Lama Baca 6 Menit

Proyek Trump di Bogor (3) Konflik dengan Warga Desa

30 October 2020, 17:29 WIB

Proyek Trump di Bogor (3) Konflik dengan Warga Desa-Image-1

Rumah warga di lokasi proyek yang menolak digusur - Image from The Washington Post

Bogor, Bolong.id - Proyek Donald Trump (Presiden Amerika Serikat) di Bogor, Jawa Barat, Indonesia, seperti dilaporkan The Washington Post edisi 16 Mei 2020, ternyata sebelum Trump jadi presiden. Dia melalui The Trump Organization bekerjasama dengan MNC Group, pimpinan Hary Tanoesoedibjo, membangun dua proyek resor di Bali dan Bogor senilai sekitar Rp 14 triliun.

Liputan The Washington Post terhadap proyek Trump itu sangat detil dan lengkap. Demikian, dikutip dari media massa Amerika yang paling berpengaruh itu:

MNC membeli tanah di Desa Ciletuh Hilir, Kecamatan Cigombong, Bogor, Jawa Barat, pada 2013. Itu lahan pertanian. Dan, itu masih membolehkan penduduk Ciletuh Hilir dan desa-desa sekitar untuk bertani di tanah tersebut. Izin bertani dihentikan pada 2017.

MNC memiliki “kesepakatan yang menyatakan bahwa 'jika MNC sewaktu-waktu membutuhkan tanah, maka penduduk desa harus mengosongkan tanah tersebut tanpa kompensasi dari MNC,'” kata pernyataan perusahaan.

"MNC telah meminta penduduk desa untuk mengosongkan tanah berdasarkan kesepakatan, karena kami berencana untuk mulai mengembangkan daerah tersebut sebagai pusat hiburan (proyek non-Trump)."

Perkembangan tersebut merupakan peluang bagi sebagian orang. MNC mengatakan sekarang mempekerjakan lebih dari 300 orang di wilayah Lido yang lebih luas. Mereka melakukan konstruksi dan keamanan situs di antara pekerjaan lainnya.

Reruntuhan rumah di Ciletuh Hilir adalah pemandangan umum di desa. Penduduk mengatakan bahwa MNC Land telah membeli rumah ini tetapi pembongkaran tersebut belum selesai. Sisa-sisa struktur di lokasi pengembangan.

(BAHAN YANG DIBERIKAN):
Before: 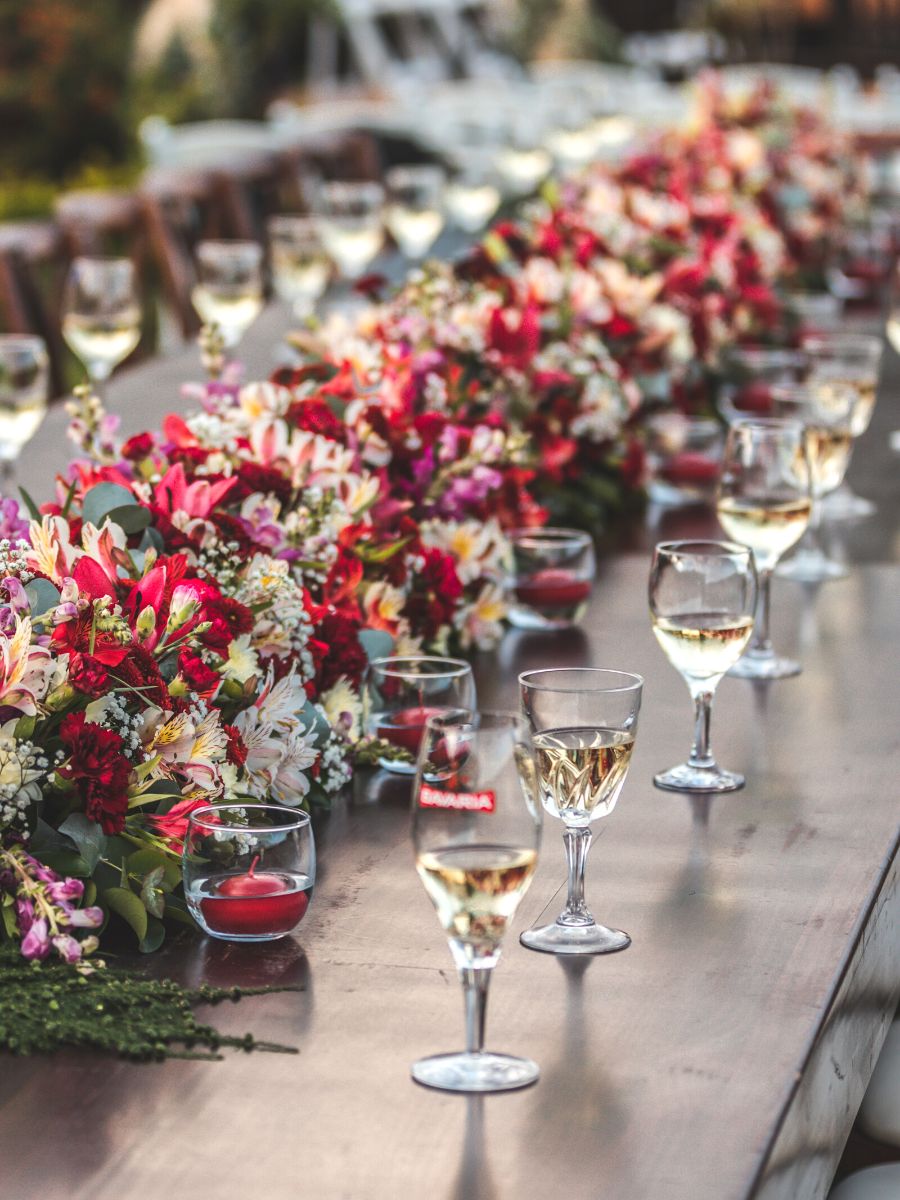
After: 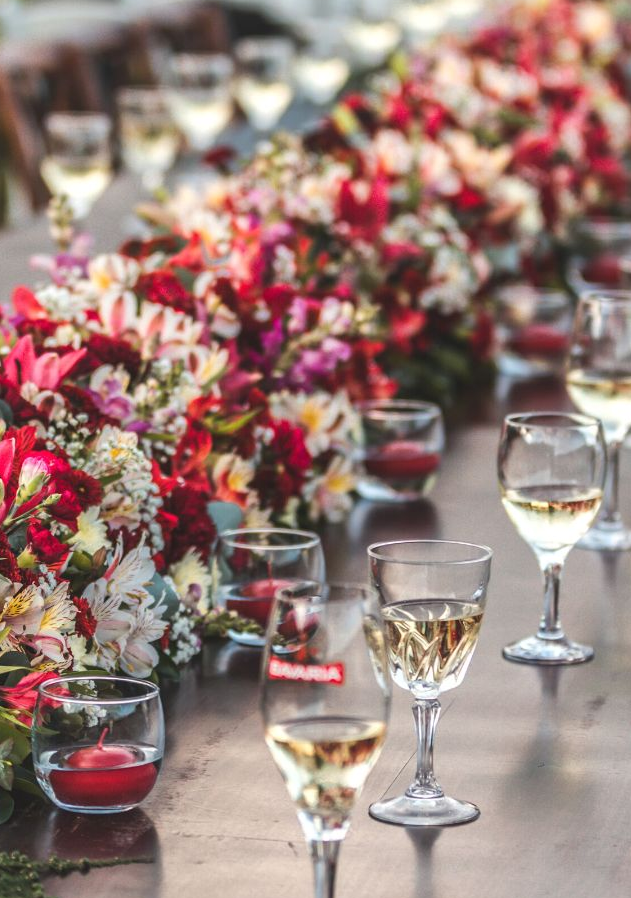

(PETUNJUK PENGERJAAN):
[A] Sebutkan semua nama wilayah di Indonesia yang muncul dalam artikel tentang proyek Trump di Bogor.
[B] Tulislah beberapa kalimat lanjutan untuk artikel tentang proyek Trump di Bogor, dimulai setelah kalimat terakhirnya.

(KUNCI JAWABAN):
[A] Bogor, Jawa Barat, Bali, Desa Ciletuh Hilir, Kecamatan Cigombong, Lido

[B]
Di Ciletuh Hilir, warga mengatakan MNC meminta karyawannya di masyarakat untuk menjual rumah mereka dengan harga murah dan mengungsi. MNC tidak menanggapi pertanyaan tentang harga.

Mereka yang tetap - dan tidak bisa lagi bertani - telah beralih untuk membeli tanaman di tempat lain dan menjualnya di pasar lokal atau mencari pekerjaan lain di kota.

“Mereka ingin mendapatkan tanah kami dengan syarat mereka: dengan membayar harga terendah, menggunakan intimidasi dan banyak lagi,” kata Firmansyah. “Dan ini termasuk tanah tempat masyarakat setempat bertani - kami tidak diizinkan menggunakannya lagi. Itu salah satu cara yang digunakan perusahaan untuk mematikan ekonomi di kampung kami. "

Dengan menggunakan alat berat, para pekerja membuka sekitar 70 hektar lahan pertanian tanpa memberikan kompensasi, penduduk kemudian menceritakan dalam sebuah surat kepada Presiden Indonesia Joko Widodo yang menguraikan kekhawatiran mereka. The Post meninjau salinan surat itu, yang disediakan oleh pengacara lokal.

“Mereka menebang pohon pisang kami,” kata Kades Djadja Mulyana.

Mulyana terpilih jadi Kades Ciletuh Hilir pada 2010. Dia petani, seperti orang tuanya sebelumnya, dan tidak terbiasa menghadapi perusahaan besar.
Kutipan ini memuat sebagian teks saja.